Apparently Nancy Werlin primarily writes ‘literary suspense’ novels for YA/teen readers. She began publishing in the mid-1990s, and Impossible is her first book that is explicitly on the border of fantasy. She has a B.A. from Yale College, and won an Edgar Award for a novel entitled Locked Inside at some point. She was born in Peabody, Massachusetts, and has worked as a technical writer for various software and internet companies, in addition to her fiction writing.
Lucy Scarborough is a normal twenty-first-century girl, living in Massachusetts. Well, a normal girl with a crazy mother who is a bag lady in town, but she’s got a wonderful set of foster parents, Soledad and Leo Markowitz, some good friends, and a date to the junior/senior prom coming up shortly. Until an unfortunate event occurs at the prom, she turns up pregnant, and she finds her mother’s diary. In the diary, she finds out that all of the women in her family, as far back as anyone can remember, are under a curse; they all become pregnant at seventeen and when they give birth at eighteen, if they haven’t completed three impossible tasks (as detailed in a variant of “Scarborough Faire”), they go crazy. Fortunately, she has help, but not much time. Can she accomplish these things and stay sane?
Apparently Ms. Werlin realized at some point that the so-called ‘impossible’ tasks in the ballad “Scarborough Faire” (most know the Simon & Garfunkel version, but it predates them by a few hundred years) were made less impossible by modern technology, but that doesn’t mean that they’re exactly easy. However, it provided the basis for the book, and a decidedly interesting retelling of a ballad that, well, generally isn’t retold. I generally like ballad tales — see this for my favorite example — and Ms. Werlin makes a story that absolutely retains the human, personal element, while still keeping the historical and universal context of a song that has remained in the popular knowledge for so long.

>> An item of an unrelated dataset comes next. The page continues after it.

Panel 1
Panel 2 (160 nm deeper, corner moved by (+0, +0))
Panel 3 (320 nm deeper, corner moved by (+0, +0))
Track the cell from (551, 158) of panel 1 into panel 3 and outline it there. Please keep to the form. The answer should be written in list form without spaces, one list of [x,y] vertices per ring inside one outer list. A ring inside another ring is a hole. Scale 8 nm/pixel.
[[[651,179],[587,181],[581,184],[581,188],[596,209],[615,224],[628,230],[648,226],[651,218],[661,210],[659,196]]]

I find it necessary to warn readers that the aforementioned “unfortunate event” is rape. Although it’s described in less-than-detailed terms, Ms. Werlin leaves absolutely no room for interpretation otherwise (as well she shouldn’t) and readers who are sensitive to such subjects should consider themselves forewarned. I didn’t know it was coming, and it was a bit of a shock. The aftermath is surprisingly believable, as is Lucy’s nearly supernatural determination to continue the pregnancy, once she knows it’s happening. Her foster mother, Soledad, is a midwife, so they both know what’s coming, and they know that life will be difficult.
Lucy’s life is made simultaneously easier and more complicated by the presence of Zach Greenfield, a longtime neighbor who is staying with the Markowitzes for the summer. Easier, of course, because he is just a couple years older than Lucy and has volunteered to stay around and help her with the tasks, as well as providing emotional support, but more complicated, being that there is an emotional connection and emerging relationship. Lucy and Zach’s struggle with this, especially in the aftermath of her rape, is somewhat condensed, but read as convincing to me, based on their history. Of course, the ballad and the story are about true love, so it is necessary for Lucy to have a real love interest, but I liked Zach on his own merits.

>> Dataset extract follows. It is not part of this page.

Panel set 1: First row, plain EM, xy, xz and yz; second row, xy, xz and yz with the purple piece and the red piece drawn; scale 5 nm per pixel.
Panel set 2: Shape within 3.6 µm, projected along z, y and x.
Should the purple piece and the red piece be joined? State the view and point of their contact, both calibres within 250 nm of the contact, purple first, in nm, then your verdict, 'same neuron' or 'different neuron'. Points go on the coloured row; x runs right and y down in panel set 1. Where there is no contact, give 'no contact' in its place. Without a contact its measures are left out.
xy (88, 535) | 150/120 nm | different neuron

Overall, it’s definitely a book for somewhat older readers (probably age 14 or 15 and older), but even adults will find the story warm and the characters interesting. There’s a strong theme on families — what makes one, and that the family you choose (or who chooses you) is just as much yours as the one you’re born into. The good guys are obviously good and the bad guys obviously bad, and the end is satisfying. Those who like romantic tales will certainly be satisfied, and the preternatural/fantastic elements should be enough for urban/contemporary-set fantasy readers. 4.5/5 stars.